Nothing will tell you where you are, and yet we persist endlessly in the human effort to understand and connect. What is this place, who am I, and what is my relationship here? What can I offer, and what can be learned? What are the particular tastes, scents and sights of a lived experience of a given place, and how do they shift over time? When routine overtakes the senses, how can connection be stirred?
Each moment is a place you’ve never been. I often turn to the natural world where what is offered up to the senses each moment is ever new, where transience is unmistakable. Shifting light, flowing water and gentle wind remind the body that a constant state of change moves outside of us as within. We work against the temporal, in effort to remember and be remembered, through the stories we tell, the art we make. And so I find myself at the intersection of my own desires—to remember and forget, to hold and let go—upon the surface of the land that marks the juncture of life passed with that which is constantly being renewed, a field of decay punctuated near and far by new growth. It is here that I begin again.
My working process is an intuitive response using the camera for its unique relationship with reality. While all of my work is lens-based, the final form is dictated by the content of each particular project ranging from still image portfolio to book, video, projection, and installation.
As spring approaches, The Bascom welcomes another talented artist to our residency program. Anna Norton will serve as the 2022 Photographer in Residence, spending the next two months in the Bascom studios creating her own work and in the schools of the Plateau designing and implementing an integrated science and arts curriculum focusing on visual literacy.

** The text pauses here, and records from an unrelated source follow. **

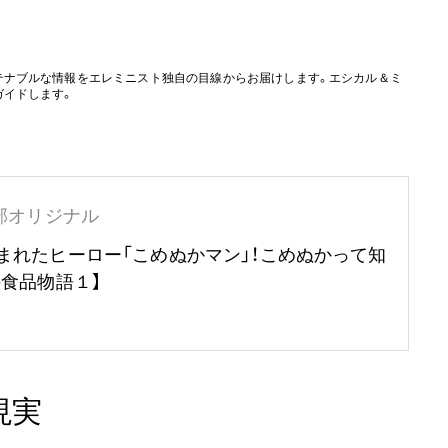
テナブルな情報をエレミニスト独自の目線からお届けします。エシカル＆ミ
ガイドします。
部オリジナル
まれたヒーロー「こめぬかマン」！こめぬかって知
の食品物語１】
現実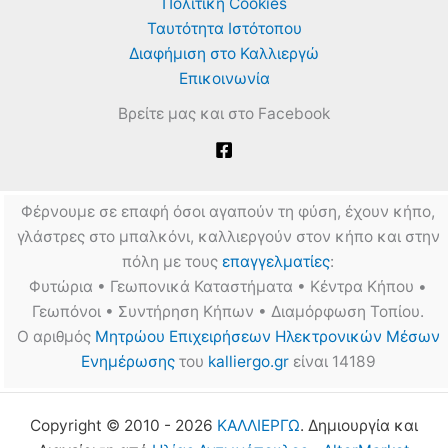
Πολιτική Cookies
Ταυτότητα Ιστότοπου
Διαφήμιση στο Καλλιεργώ
Επικοινωνία
Βρείτε μας και στο Facebook
Φέρνουμε σε επαφή όσοι αγαπούν τη φύση, έχουν κήπο,
γλάστρες στο μπαλκόνι, καλλιεργούν στον κήπο και στην
πόλη με τους
επαγγελματίες
:
Φυτώρια • Γεωπονικά Καταστήματα • Κέντρα Κήπου •
Γεωπόνοι • Συντήρηση Κήπων • Διαμόρφωση Τοπίου.
Ο αριθμός
Μητρώου Επιχειρήσεων Ηλεκτρονικών Μέσων
Ενημέρωσης
του
kalliergo.gr
είναι 14189
Copyright © 2010 - 2026
ΚΑΛΛΙΕΡΓΩ
. Δημιουργία και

Norton, who lives and works in Highlands and is a native of South Georgia. She received her MFA in a photography from Tyler School of Art and her BA in anthropology from Tulane University. Norton’s photographic work is contemplative and compelling, and she uses the camera to explore the relationships between place and time, offering the viewer the opportunity to see everyday physical and natural phenomenon as ethereal and fleeting. She exhibits in solo and group shows regionally and throughout the US, including a site-specific video installation called Living Space at Eastern State Penitentiary in Philadelphia. She has been featured in Oxford American, Murze Magazine, and Ain’t-Bad. She has recently exhibited at the Durham Arts Council, Slow Exposures, and the Southeast Center for Photography. A selection of her video stills is published in Elements of Photography by Angela Faris-Belt, her video work is published in Rebekah Modrak’s Reframing Photography, as well as Aspect: The Chronicle of New Media Art. Anna Norton is also a 2021 Puffin Grant recipient.
Each year The Bascom’s Photography Artist in Residence Program brings in educator-artists who offer new insights to our signature STEAM-focused curriculum, integrating basic skills in science, technology, engineering and math with the arts. Because Anna Norton is also the Director of Programs at the Literacy and Learning Center in Highlands; her residency at The Bascom allows two partner organizations to collaborate this year in further supporting a shared commitment to providing free, essential supplemental educational opportunities to school-aged children.